Repeat every line of the data exactly; no picture belongs in the copy.
# # # # #
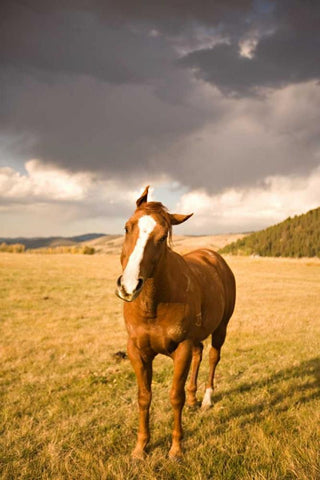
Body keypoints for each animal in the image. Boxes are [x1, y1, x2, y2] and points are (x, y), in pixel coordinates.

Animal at [115, 186, 235, 460]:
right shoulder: (136, 351)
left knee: (212, 357)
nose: (129, 286)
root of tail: (214, 257)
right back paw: (193, 399)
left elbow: (174, 397)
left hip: (221, 329)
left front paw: (176, 449)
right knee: (199, 354)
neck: (154, 305)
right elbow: (144, 397)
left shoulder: (181, 349)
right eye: (127, 227)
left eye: (162, 238)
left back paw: (206, 400)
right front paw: (140, 448)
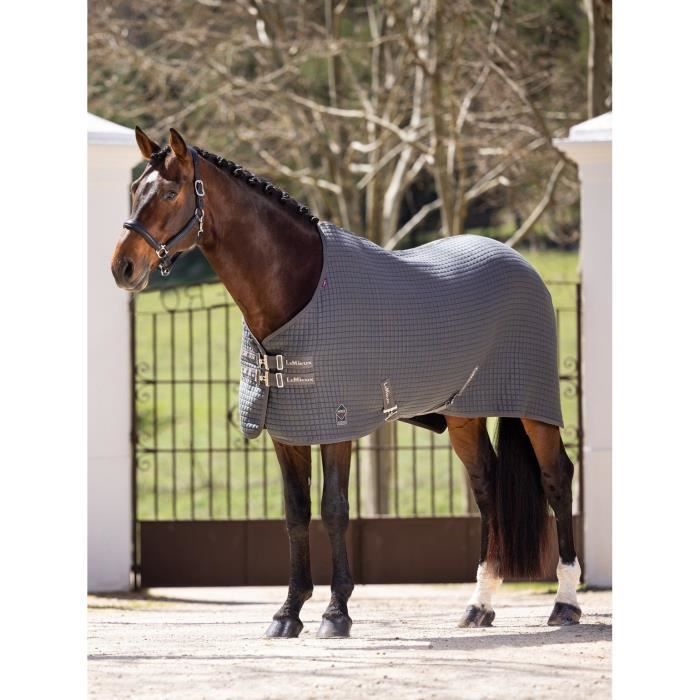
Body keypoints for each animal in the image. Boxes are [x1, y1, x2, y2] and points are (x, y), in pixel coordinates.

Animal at [111, 127, 582, 638]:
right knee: (487, 487)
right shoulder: (287, 432)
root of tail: (520, 261)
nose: (123, 268)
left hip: (532, 406)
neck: (298, 289)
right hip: (464, 415)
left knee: (557, 478)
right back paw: (479, 605)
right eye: (134, 190)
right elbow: (296, 513)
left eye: (170, 193)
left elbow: (334, 510)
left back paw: (566, 603)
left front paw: (336, 613)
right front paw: (288, 613)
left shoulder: (338, 426)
# # # # #
FINISHED EXERCISE:
Body keypoints for each animal in the image. Boxes are [x1, y1, x2, y2] and points are (x, y), in pixel coordinates.

Animal at [115, 186, 235, 460]:
right shoulder: (136, 351)
left knee: (212, 357)
nose: (129, 286)
root of tail: (214, 257)
right back paw: (193, 399)
left elbow: (174, 397)
left hip: (221, 329)
left front paw: (176, 449)
right knee: (199, 354)
neck: (154, 305)
right elbow: (144, 397)
left shoulder: (181, 349)
right eye: (127, 227)
left eye: (162, 238)
left back paw: (206, 400)
right front paw: (140, 448)
Body keypoints for each animal in the image. Boxes are [x1, y1, x2, y2] and points are (x, y), in pixel coordinates.

Animal at [111, 127, 582, 638]:
right knee: (487, 487)
right shoulder: (287, 432)
root of tail: (520, 261)
nose: (123, 268)
left hip: (532, 406)
neck: (298, 289)
right hip: (464, 415)
left knee: (557, 478)
right back paw: (479, 605)
right eye: (134, 190)
right elbow: (296, 513)
left eye: (170, 193)
left elbow: (334, 510)
left back paw: (566, 603)
left front paw: (336, 613)
right front paw: (288, 613)
left shoulder: (338, 426)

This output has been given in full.